PROBLEM: What's wanted is a faithful retyping of every entry, pictures excluded.

Content revision data
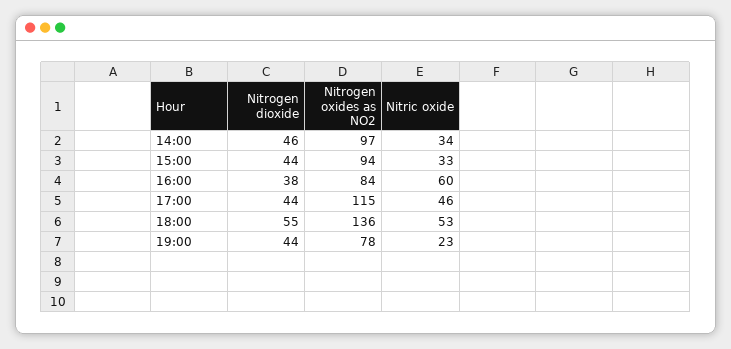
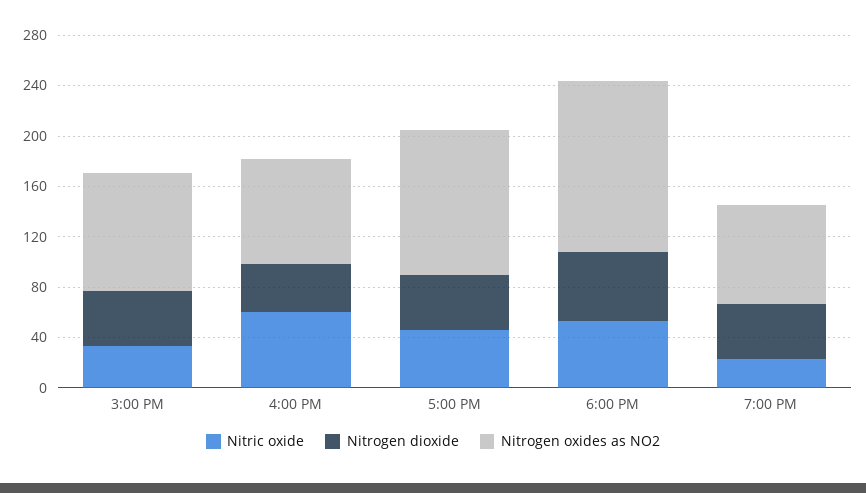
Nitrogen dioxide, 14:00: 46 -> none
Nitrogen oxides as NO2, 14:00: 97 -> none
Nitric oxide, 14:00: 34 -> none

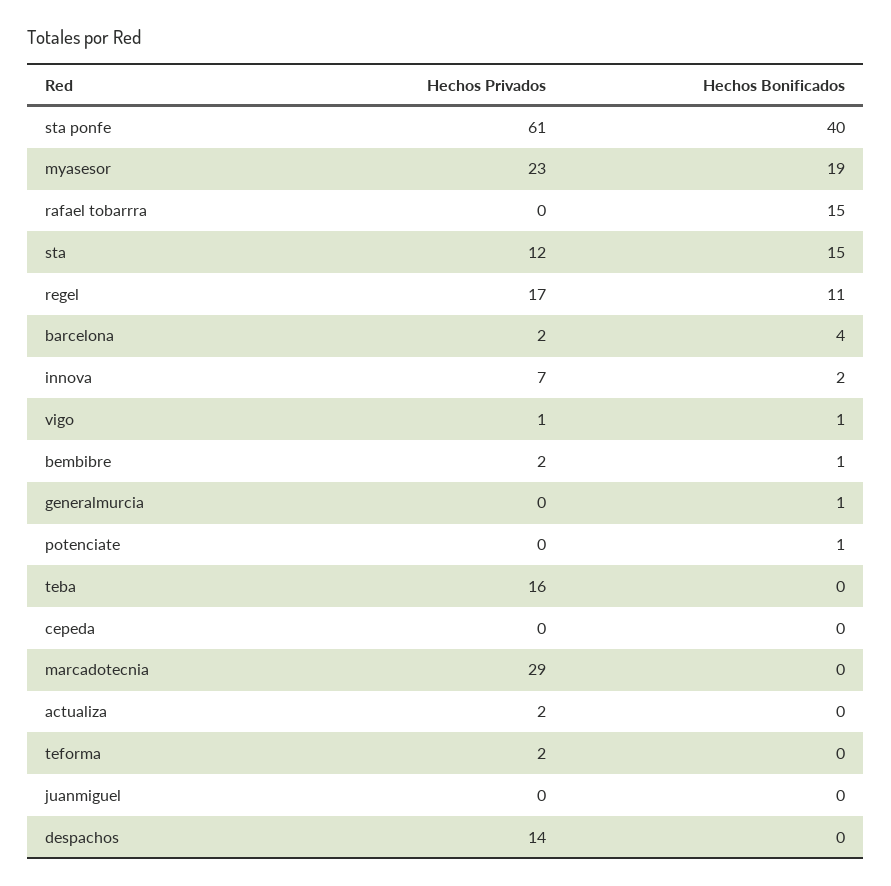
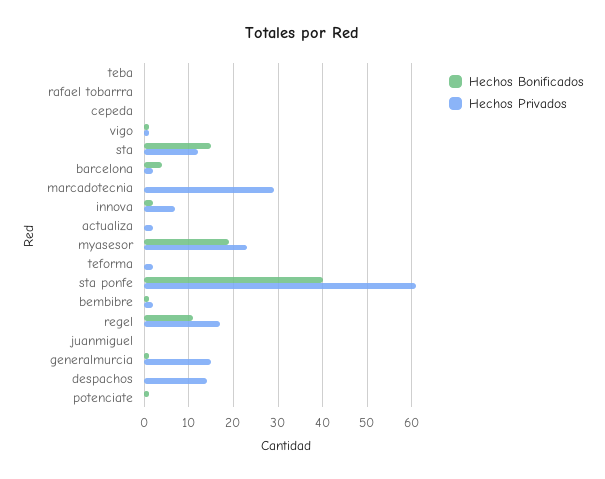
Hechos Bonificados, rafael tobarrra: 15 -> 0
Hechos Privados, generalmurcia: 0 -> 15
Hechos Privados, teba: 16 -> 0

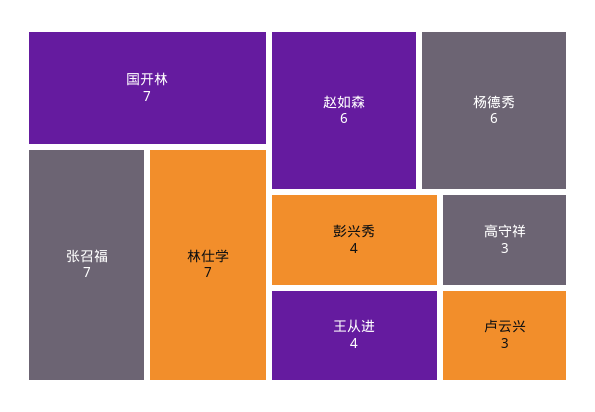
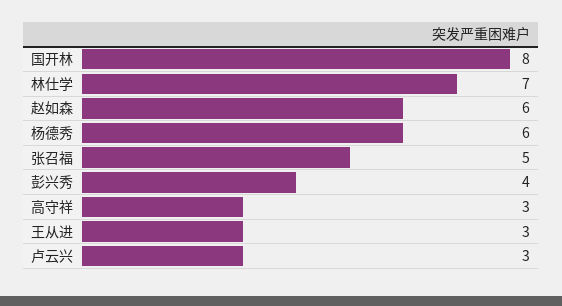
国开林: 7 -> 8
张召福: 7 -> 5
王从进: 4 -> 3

FINISHED TASK:
Nitrogen dioxide, 14:00: 46 -> none
Nitrogen oxides as NO2, 14:00: 97 -> none
Nitric oxide, 14:00: 34 -> none

Hechos Bonificados, rafael tobarrra: 15 -> 0
Hechos Privados, generalmurcia: 0 -> 15
Hechos Privados, teba: 16 -> 0

国开林: 7 -> 8
张召福: 7 -> 5
王从进: 4 -> 3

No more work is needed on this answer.